Foi um brasileiro, o médico Pernambuco Filho, durante a II Conferência do Ópio da Liga das Nações, em 1924, que deu início à onda de combate à maconha no mundo inteiro.
A fala do médico brasileiro Pernambuco Filho está registrada em ata e entrou para a história por ter convencido, com o apoio do representante egípcio, os outros países a incluírem a maconha no rol de substâncias a serem combatidas junto com o ópio e a cocaína. O mais curioso é que Pernambuco Filho nunca tinha se pronunciado contra a maconha antes da conferência, nem voltou a referir-se a ela naqueles termos. Não se sabe por que ele comprou essa briga.
Volta do uso medicinal — A partir do testemunho do brasileiro a maconha caiu em desgraça, e a Convenção Única de Entorpecentes da ONU, realizada em 1961, reiterou as restrições à erva, inclusive para o uso científico. Pouco mais tarde, contudo, com o afrouxamento da proibição promovido por alguns países, como a Holanda, o uso medicinal e científico da maconha voltou a ser discutido seriamente.

◆ O que produzir
Reproduza, sem nenhuma alteração, a parte do texto sobre a maconha que vai de "A fala do médico" até "comprou essa briga.".

◆ Material
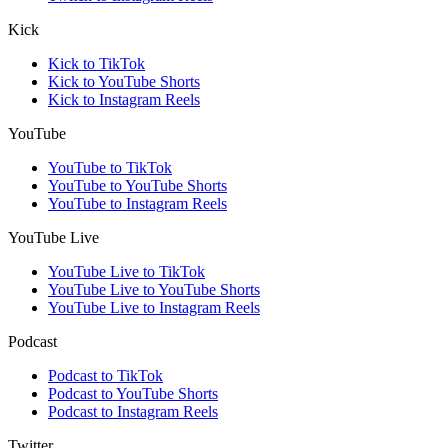
Kick
Kick to TikTok
Kick to YouTube Shorts
Kick to Instagram Reels
YouTube
YouTube to TikTok
YouTube to YouTube Shorts
YouTube to Instagram Reels
YouTube Live
YouTube Live to TikTok
YouTube Live to YouTube Shorts
YouTube Live to Instagram Reels
Podcast
Podcast to TikTok
Podcast to YouTube Shorts
Podcast to Instagram Reels
Twitter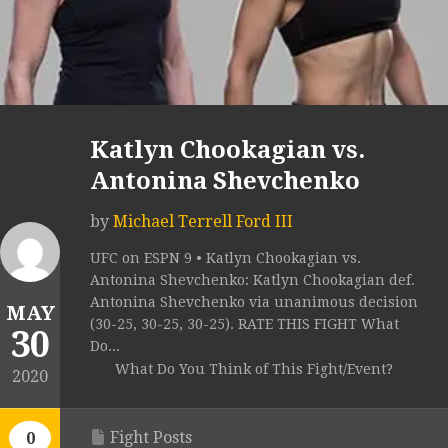
Katlyn Chookagian vs.
Antonina Shevchenko
by
Michael Terrell Ford III
UFC on ESPN 9 • Katlyn Chookagian vs.
Antonina Shevchenko: Katlyn Chookagian def.
Antonina Shevchenko via unanimous decision
MAY
(30-25, 30-25, 30-25). RATE THIS FIGHT What
30
Do...
What Do You Think of This Fight/Event?
2020
Fight Posts
0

◆ Resultado da tarefa
A fala do médico brasileiro Pernambuco Filho está registrada em ata e entrou para a história por ter convencido, com o apoio do representante egípcio, os outros países a incluírem a maconha no rol de substâncias a serem combatidas junto com o ópio e a cocaína. O mais curioso é que Pernambuco Filho nunca tinha se pronunciado contra a maconha antes da conferência, nem voltou a referir-se a ela naqueles termos. Não se sabe por que ele comprou essa briga.